内外の批判者は完全な勝利を、という大義名分を掲げる、もっともではある。しかし、私たちは、生存者・遺族の絶対多数の「生きているうちに解決を」の声を最大限に尊重しなければならない。平和・友好のために「子々孫々にわたって闘い続ける」ことは当然であるが、原則を貫徹するために日中国交回復を日本の革命政権樹立まで待つことは、日本・アジア・世界にとって不利益であったように、戦後補償運動、裁判を、日本社会の革命が行なわれるまで、あるいは日本の強制連行企業が、撫順の戦犯管理所に収容されるような条件が作られるまで(それは再び日中戦争が必要だということである)不可能であろう。日本社会の絶望的状況の中で、戦後40年、戦後補償運動は認識されず、提起されなかった。冷戦崩壊の中で、日本もまた、自主と責任を求めて動いた。その歴史の先頭にたって、花岡は全体の礎を築く使命があった。国交回復にあたって、「後の人々がよい知恵を出してくれるでしょう」と言ってくれた中国の指導者は、泉下できっと、この一つの礎を評価していてくれるであろう。それらの指導者を最もよく知る島田さんの言は、それを確信させるものである。
日本司法の下、戦後補償裁判の最もよかったと思われる一例を挙げて比較参考にしたい。
日本鋼管に戦争中来て、酷使され被害を受けた韓国の金景錫さんは、自力で裁判を起こし、40数回日本に通い、数百万の経費をかけて裁判したが、被告日本鋼管は、事実認定も不確かなまま、謝罪も補償でもない見舞金を払った。それは金さんの直接の裁判費用をも償えない額であったが、金氏は「いやしくも企業が金を払った事実は、これが現実としての謝罪と補償でなくてなんであろうか」と記者会見で正義が貫かれたことを、その喜びで泣きながら語った。
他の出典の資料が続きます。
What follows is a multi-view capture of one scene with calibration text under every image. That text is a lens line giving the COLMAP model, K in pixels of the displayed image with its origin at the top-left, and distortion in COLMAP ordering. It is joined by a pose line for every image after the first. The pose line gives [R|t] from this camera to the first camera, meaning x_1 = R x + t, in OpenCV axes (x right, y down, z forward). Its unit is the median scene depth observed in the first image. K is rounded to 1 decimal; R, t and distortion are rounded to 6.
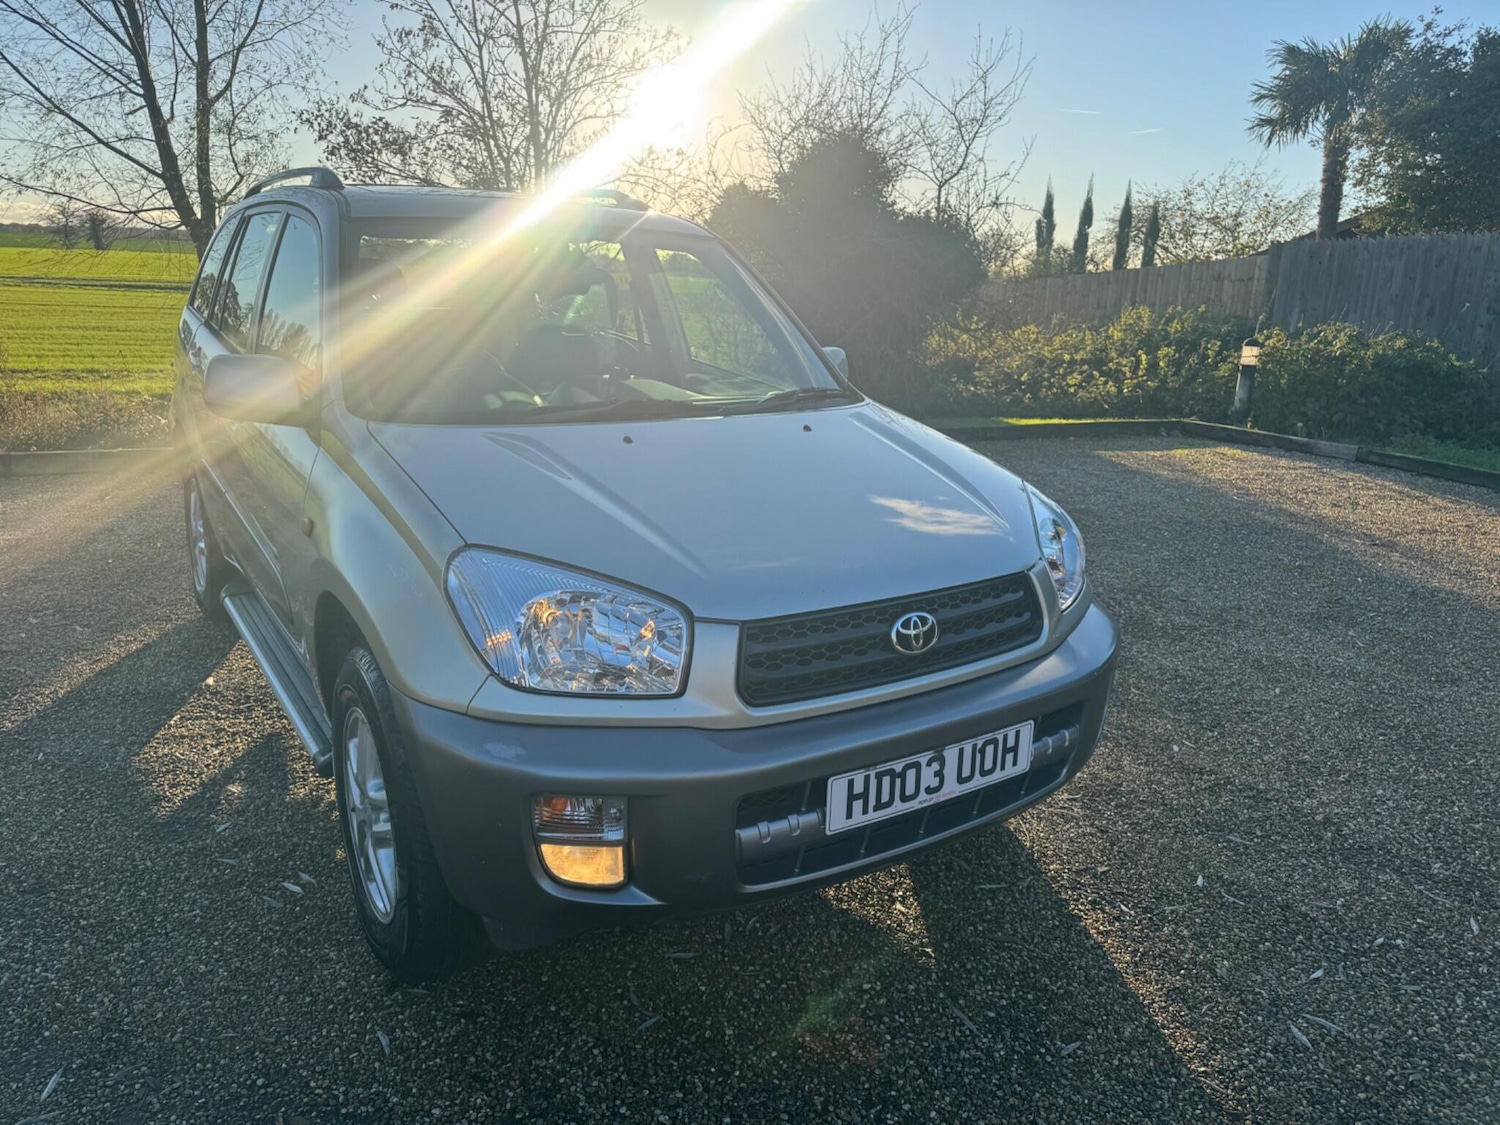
lens RADIAL K [[1081.5, 0, 737.8], [0, 1081.5, 566.4], [0, 0, 1]] dist [-0.038214, 0.035777]
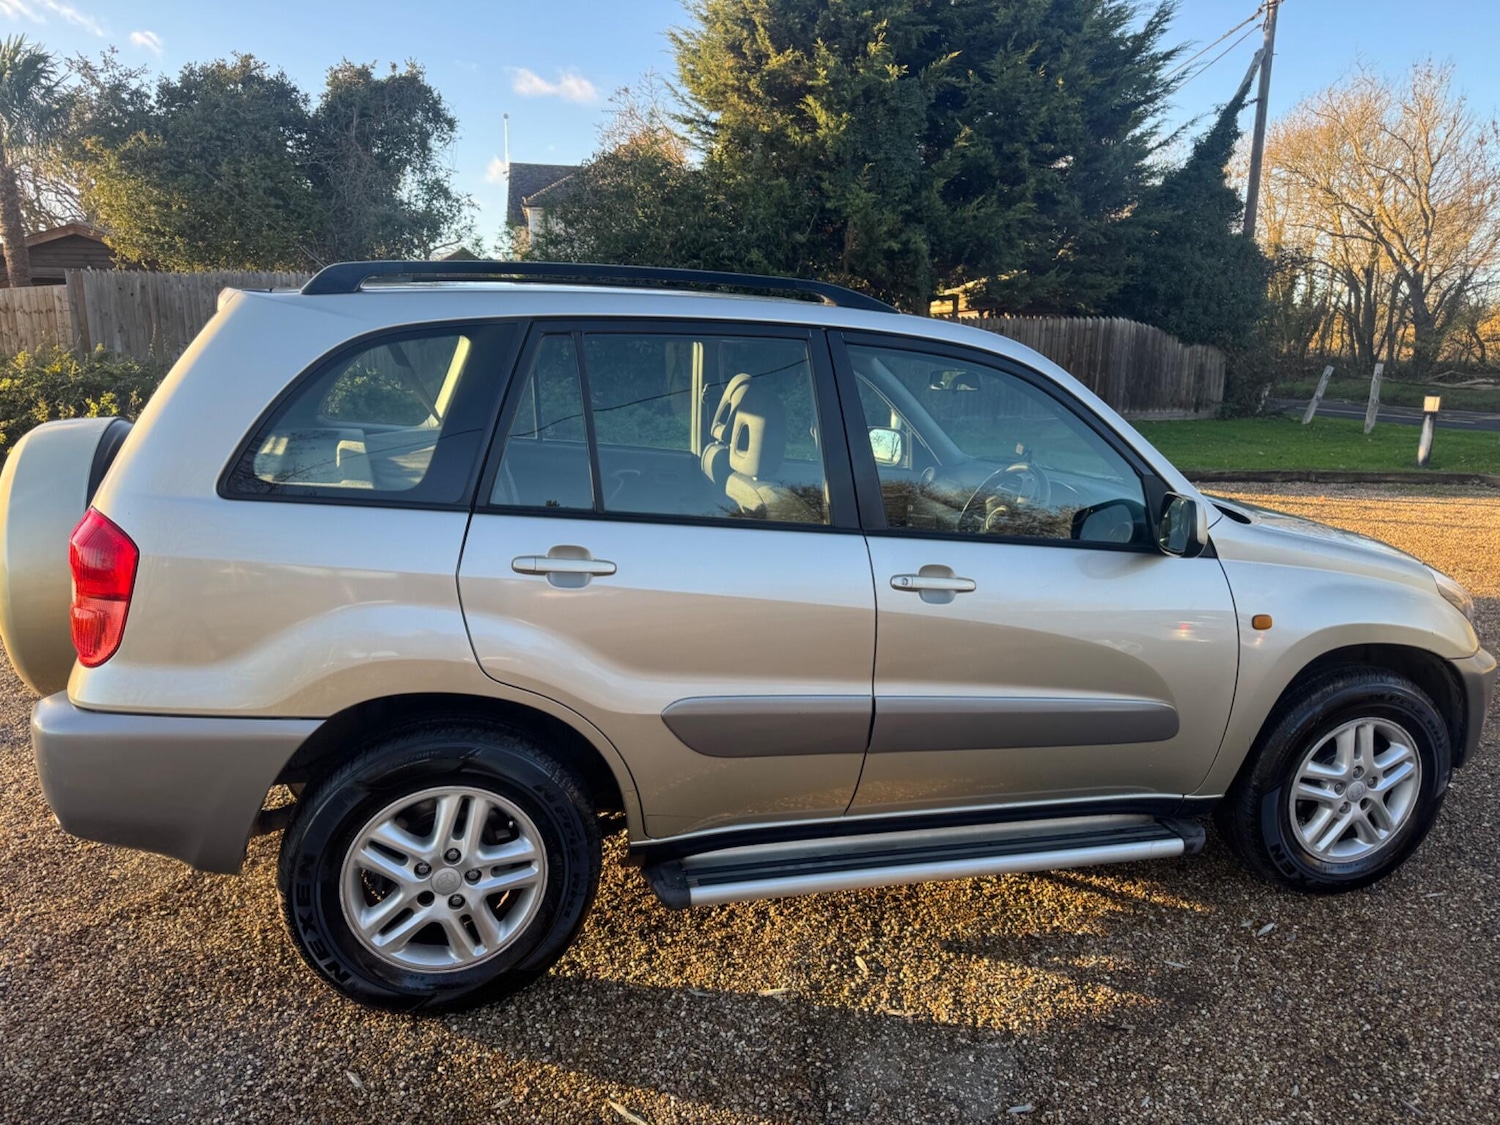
lens RADIAL K [[1050.8, 0, 743.6], [0, 1050.8, 587.6], [0, 0, 1]] dist [0.046005, -0.054985]
pose [[0.297880, -0.251418, 0.920900, -0.291461], [0.239136, 0.953587, 0.182989, -0.074967], [-0.924165, 0.165712, 0.344177, 0.199533]]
日本の支援者に対する熱い感謝と現時点での国家間、民衆間の和解が、はるかな未来への共生を目指すという視野に立っての呼びかけであった。花岡受難者聯誼会もまた、昨年11月、鹿島が受諾する和解内容の報告を受け、鹿島に対し、その瞬間深い憤りを感じたが、代理人を交えない独自の会議の激烈な討議を経て、日本の友人の苦闘の努力を評価し、駐日両国の現状と将来の友好を考えて受諾を決意したという。その決断は日本とアジアの和解への貴重な貢献であり、新たな展望をもたらすものであった。昨年一二月17日の報告集会に花岡受難者聯誼会を代表して来日された王紅さんの発言もまた、これらに共通するものであった。ここには自ら主体的に闘った人たちの確信があり、日本国家による「国民基金」との本質的な違いがある。
今回鹿島との和解に対する一連の批判は、日中の戦後史と数々の矛盾に目を向けず、文革の負の遺産である、大義をかかげて生産(的現実)をさらに破壊する状況に似ている。疑心をもって代理人が鹿島と取引し和解を押し付けたとの観点は、10数年にわたって代理人や考える会が、和解への日本社会の歴史的遺産を引き継ぎ、その信頼の上にたって大衆と共に自らの力を尽くし、闘ってきた事実を、鹿島に通じた人々が「君たちはそうまでして中国に恩を売りたいか」といったのに通ずるものである。代理人も考える会も、誰一人として、日中友好を願いこそすれ、中国に恩を売ろうなどと思うものはいないし、鹿島に取り入ろうとするものもいない。それはこの運動に関わった者の名誉にかけて、誓って言っておかなければならないことである。